Aux termes de l’article 2274 du code civil, la bonne foi est toujours présumée, et c’est à celui qui allègue la mauvaise foi à la prouver.
En l’espèce, le bailleur a échangé avec le locataire qui lui a annoncé par courriel, quitter les lieux le 3/11/24 après avoir payé décembre et janvier. Le bailleur n’a donné la procédure à respecter que par mail du 22/11/24. En outre, le bailleur verse les éléments selon lesquels le locataire aurait quitté le logement mais maintient la demande d’expulsion, sans avoir procédé à une sommation interpellative ni fait état de la convocation du locataire pour l’état des lieux. En tout état de cause, faute de justifier de la mauvaise foi du débiteur et de rapporter la preuve de l’existence d’un préjudice subi par le bailleur, qui ne serait pas déjà réparé par la condamnation du défendeur au paiement de l’arriéré locatif avec intérêts moratoires, la demande en dommages et intérêts formée est rejetée.
Sur les dépens et frais irrépétibles :
Conformément à l’article 696 du code de procédure civile, les dépens, qui comprendront les frais de procédure, soit en l’état, les coûts de l’assignation, de la notification de celle-ci au préfet et du commandement de payer, seront mis à la charge de M. [N] [W] [V].

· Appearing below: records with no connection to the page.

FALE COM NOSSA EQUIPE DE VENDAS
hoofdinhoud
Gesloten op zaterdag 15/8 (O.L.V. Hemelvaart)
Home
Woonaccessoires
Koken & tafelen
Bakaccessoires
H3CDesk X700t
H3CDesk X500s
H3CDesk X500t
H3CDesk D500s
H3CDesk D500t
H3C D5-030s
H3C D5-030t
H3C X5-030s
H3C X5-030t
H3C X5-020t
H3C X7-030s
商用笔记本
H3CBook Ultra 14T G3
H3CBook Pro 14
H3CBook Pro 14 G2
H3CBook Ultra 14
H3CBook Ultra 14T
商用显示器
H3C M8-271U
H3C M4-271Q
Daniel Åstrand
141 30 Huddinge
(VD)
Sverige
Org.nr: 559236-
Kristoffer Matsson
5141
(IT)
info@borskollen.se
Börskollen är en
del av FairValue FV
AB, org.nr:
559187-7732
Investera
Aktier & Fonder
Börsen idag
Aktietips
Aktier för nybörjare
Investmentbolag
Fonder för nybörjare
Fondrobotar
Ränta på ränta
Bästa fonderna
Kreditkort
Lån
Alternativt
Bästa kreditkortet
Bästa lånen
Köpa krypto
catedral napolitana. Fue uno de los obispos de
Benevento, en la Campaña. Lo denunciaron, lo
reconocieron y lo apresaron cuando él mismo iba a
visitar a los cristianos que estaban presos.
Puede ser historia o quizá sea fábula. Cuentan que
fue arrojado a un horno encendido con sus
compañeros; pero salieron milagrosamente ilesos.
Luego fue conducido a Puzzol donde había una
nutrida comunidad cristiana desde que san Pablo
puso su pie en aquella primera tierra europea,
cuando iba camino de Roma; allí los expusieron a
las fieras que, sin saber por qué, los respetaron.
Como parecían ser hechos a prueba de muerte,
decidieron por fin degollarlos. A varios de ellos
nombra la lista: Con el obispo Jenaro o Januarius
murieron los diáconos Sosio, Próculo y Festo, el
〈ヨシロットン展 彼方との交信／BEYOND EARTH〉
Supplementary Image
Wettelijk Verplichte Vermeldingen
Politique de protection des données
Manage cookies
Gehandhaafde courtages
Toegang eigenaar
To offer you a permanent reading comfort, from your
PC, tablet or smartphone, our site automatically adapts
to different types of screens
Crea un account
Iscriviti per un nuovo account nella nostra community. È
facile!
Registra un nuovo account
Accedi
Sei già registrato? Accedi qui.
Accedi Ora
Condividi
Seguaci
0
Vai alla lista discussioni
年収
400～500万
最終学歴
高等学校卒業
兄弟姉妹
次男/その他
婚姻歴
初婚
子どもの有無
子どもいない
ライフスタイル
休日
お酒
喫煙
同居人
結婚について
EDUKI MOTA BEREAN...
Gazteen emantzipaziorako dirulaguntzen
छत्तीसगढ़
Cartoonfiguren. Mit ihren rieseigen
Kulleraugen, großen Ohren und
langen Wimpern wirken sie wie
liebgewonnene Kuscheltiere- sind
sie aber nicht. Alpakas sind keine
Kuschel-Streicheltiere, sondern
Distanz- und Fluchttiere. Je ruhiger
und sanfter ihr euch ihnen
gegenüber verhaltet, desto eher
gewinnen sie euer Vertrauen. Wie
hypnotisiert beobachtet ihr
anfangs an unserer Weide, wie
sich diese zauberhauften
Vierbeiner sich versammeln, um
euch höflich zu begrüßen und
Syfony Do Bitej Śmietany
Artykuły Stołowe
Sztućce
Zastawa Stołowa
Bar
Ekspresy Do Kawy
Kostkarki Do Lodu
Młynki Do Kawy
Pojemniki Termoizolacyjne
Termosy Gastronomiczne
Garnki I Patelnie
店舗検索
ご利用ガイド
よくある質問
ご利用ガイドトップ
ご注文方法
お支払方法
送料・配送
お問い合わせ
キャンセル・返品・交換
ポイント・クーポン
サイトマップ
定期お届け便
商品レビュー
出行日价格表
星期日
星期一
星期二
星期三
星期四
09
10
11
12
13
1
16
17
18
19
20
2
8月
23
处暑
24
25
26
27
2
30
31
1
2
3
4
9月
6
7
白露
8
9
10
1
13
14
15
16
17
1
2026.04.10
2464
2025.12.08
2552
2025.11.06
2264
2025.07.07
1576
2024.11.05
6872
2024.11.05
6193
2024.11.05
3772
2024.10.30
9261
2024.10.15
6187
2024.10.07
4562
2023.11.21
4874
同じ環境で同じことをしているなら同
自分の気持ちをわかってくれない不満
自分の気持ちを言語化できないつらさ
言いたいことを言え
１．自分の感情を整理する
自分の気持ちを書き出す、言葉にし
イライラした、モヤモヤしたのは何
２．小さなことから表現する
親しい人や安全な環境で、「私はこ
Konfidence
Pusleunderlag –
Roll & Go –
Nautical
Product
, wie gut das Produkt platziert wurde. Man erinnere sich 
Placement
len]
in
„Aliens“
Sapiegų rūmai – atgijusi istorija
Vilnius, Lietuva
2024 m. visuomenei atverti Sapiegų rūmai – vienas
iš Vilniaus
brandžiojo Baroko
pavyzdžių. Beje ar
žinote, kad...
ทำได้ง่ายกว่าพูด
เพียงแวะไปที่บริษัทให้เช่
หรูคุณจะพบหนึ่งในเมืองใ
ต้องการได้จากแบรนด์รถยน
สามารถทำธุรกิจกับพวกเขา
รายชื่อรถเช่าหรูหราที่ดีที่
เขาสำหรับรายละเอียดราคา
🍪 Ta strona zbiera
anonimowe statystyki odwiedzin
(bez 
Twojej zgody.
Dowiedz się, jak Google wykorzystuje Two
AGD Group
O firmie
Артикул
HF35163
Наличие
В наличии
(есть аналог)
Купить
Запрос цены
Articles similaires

L’équité commande d’allouer au bailleur une indemnité au titre de l’article 700 du code de procédure civile.
PAR CES MOTIFS :
Le juge des contentieux de la protection, statuant publiquement, par jugement réputé contradictoire et en premier ressort ;
CONSTATE la résiliation de plein droit du bail liant les parties à la date du 28 mars 2025 ;
FIXE une indemnité d’occupation mensuelle due à compter du 28 mars 2025 égale au montant du loyer et des charges qui auraient été exigibles si le bail n’avait pas été résilié, et qui sera indexée selon les mêmes modalités que celles prévues pour le loyer au contrat de bail ;
CONDAMNE M. [N] [W] [V] à payer à M. [O] [X], la somme de 2 780,68 euros correspondant au montant des loyers, charges et indemnités d’occupation impayés au 23 juin 2025 (mois de juin compris), outre intérêts au taux légal à compter de la signification de la décision ;
AUTORISE M. [O] [X] à procéder à l’expulsion de M. [N] [W] [V] et de tout occupant du chef de M. [N] [W] [V] avec au besoin l’assistance de la force publique et d’un serrurier, du logement sis [Adresse 3] ;
CONDAMNE M. [N] [W] [V] à payer à M. [O] [X] une indemnité d’occupation comme fixée plus haut à compter de la résiliation et jusqu’à la libération effective des lieux ;
DIT que toute indemnité devenue exigible et non payée à terme produira des intérêts au taux légal à compter du 6 de chaque mois ;
CONDAMNE M. [N] [W] [V] à payer à M. [O] [X] la somme de 800,00 euros, sans intérêt, en application de l’article 700 du code de procédure civile ;
REJETTE toutes les autres demandes ;
RAPPELLE que l’exécution provisoire est de droit ;
CONDAMNE M. [N] [W] [V] à supporter les dépens de l’instance comprenant le coût du commandement de payer en date du 14 février 2025.
AINSI JUGÉ ET PRONONCÉ PAR MISE À DISPOSITION AU GREFFE DE LA JURIDICTION LE 11 SEPTEMBRE 2025, LES PARTIES EN AYANT ÉTÉ AVISÉES CONFORMÉMENT AU DEUXIEME ALINEA DE L’ARTICLE 450 DU CODE DE PROCÉDURE CIVILE.